As for the motivation behind the slaps, look at the magnitude of the situation. Is it justified for him to want to kill this guy? Sure. But to me (and to the attorney character in the film), that in and of itself is WRONG. Justice is one thing...and sometimes the law doesn't offer justice...but killing in cold blood someone who's shackled and unable to defend themselves, when our justice system has run its course and let them free,
well...morally, your actions speak louder than the words you use to justify them.
We live in a society based on laws - and an attorney, of all people, should be most offended by someone pulling a Jack Ruby. But add to it the fact that it's someone she cares about and, well...they don't call it tough love for nothing. Sometimes the level of the act is so intense as to need more serious correction. In the face of a man I care about telling me they want to kill someone, a slap is nothing.

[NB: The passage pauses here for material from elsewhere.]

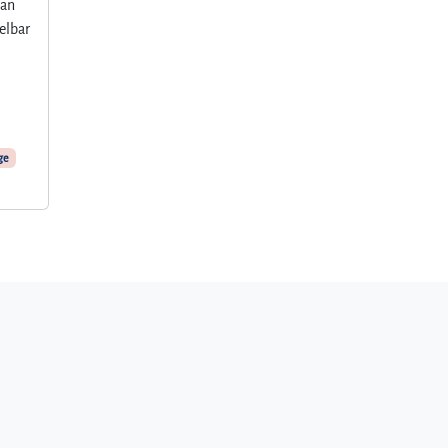
man
elbar
s
ge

I understand it's a double-standard (I wouldn't do that to a woman)...but men and women do operate differently. Most men I know (even the hyper-sensitive ones) would be shocked by the slap - not hurt -and would consider its causes, as opposed to offering the immediate knee-jerk reaction.

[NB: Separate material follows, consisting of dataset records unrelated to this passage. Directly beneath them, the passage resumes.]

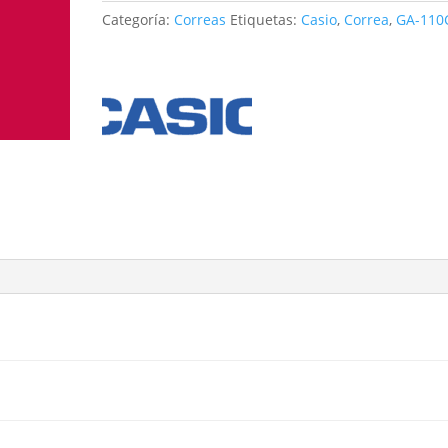
1A
Categoría:
Correas
Etiquetas:
Casio
,
Correa
,
GA-110
cantidad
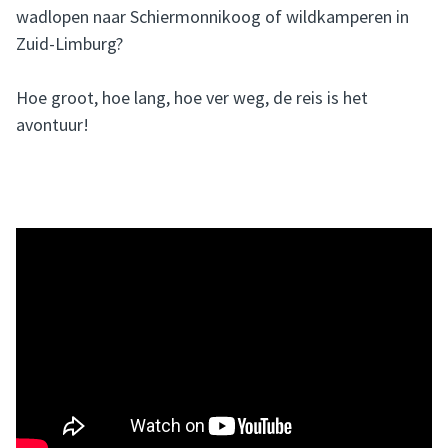
wadlopen naar Schiermonnikoog of wildkamperen in
Zuid-Limburg?
Hoe groot, hoe lang, hoe ver weg, de reis is het
avontuur!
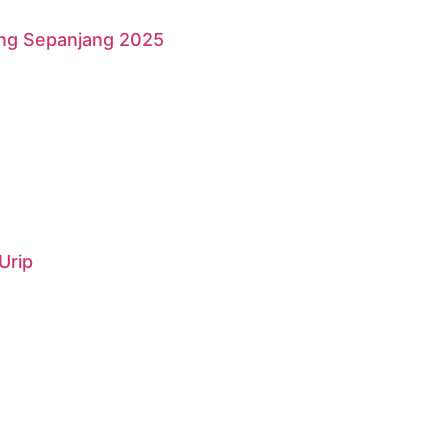
ang Sepanjang 2025
Urip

It would certainly bring me back to the real world more quickly than trying to soothingly talk to me and pamper me about it.
Anyway, incidentally, speaking to the mechanics of the film, consider this: had she just talked to him and told him it was wrong, it wouldn't have had nearly the impact on him, now would it? I doubt it would have facilitated the emotional build to the point where he throws the gun off the bridge and vows never to use guns in his "hunting" of criminals.

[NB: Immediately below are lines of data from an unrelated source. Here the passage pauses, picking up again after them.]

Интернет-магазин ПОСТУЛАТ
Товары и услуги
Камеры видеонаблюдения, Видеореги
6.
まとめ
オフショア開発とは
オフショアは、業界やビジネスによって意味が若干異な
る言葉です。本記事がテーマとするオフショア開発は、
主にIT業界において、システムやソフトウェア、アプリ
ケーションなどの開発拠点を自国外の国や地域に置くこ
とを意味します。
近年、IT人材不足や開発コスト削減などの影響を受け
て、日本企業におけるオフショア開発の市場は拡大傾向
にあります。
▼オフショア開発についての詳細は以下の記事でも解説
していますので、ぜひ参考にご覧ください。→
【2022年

One of the reasons Shakespeare was such a brilliant writer (if his works were, in fact, his) was that he could distill an entire paragraph into one sentence. And though that scene was most certainly not Shakespeare, it effectively provided a plot point, and took a lot less time than would a continued conversation.
It also lends a decidedly masculine side to the movie. I personally think one of the components of masculist (?) thought is that there is sometimes a cause for violence. The key word is sometimes. I personally think that something that makes a man is the knowledge of when that time is.
Call me old-fashioned. I don't necessarily think double-standards are a bad thing. Though men and women are considered equal under the eyes of the law, that does not make them the same. I certainly don't think that women should go around hitting men, but in some cases, it's more acceptable than others. We're talking a life-and-death situation, here. It's certainly more acceptable than a man hitting a woman in the same situation.
But back to the point - If you start automatically jumping to the conclusions that this woman is justifying hitting this man because she's a woman, well, you're not moving us forward. In fact, you're stuck in the same mindset as most of the so-called feminists out there. Feminism should NOT mean that men are 'the enemy'...and masculism (does anyone have a better word...please?) should not automatically mean an adversarial relationship with women. It shouldn't mean that we assume that just because someone has estrogen and a vagina, she thinks it gives her rights to tell men what to do. Not all women are like that. In my opinion, most aren't.
By automatically throwing in the "she's a woman" argument every time you take issue with something a woman does, you only serve to alienate them. Shouldn't the issue in society be to bring more women around to seeing how men feel and think and are being treated by society as a whole...and not vilifying them? Isn't that the best way to move society forward, as opposed to taking the feminist approach and jumping on every little thing we consider a slight to men, or an elevation of women?
She judges him because she's human. And because she cares about him as a person. And because she thought better of him, and wants better from him...and knows his parents would feel the same.
That, to me, is more than enough justification.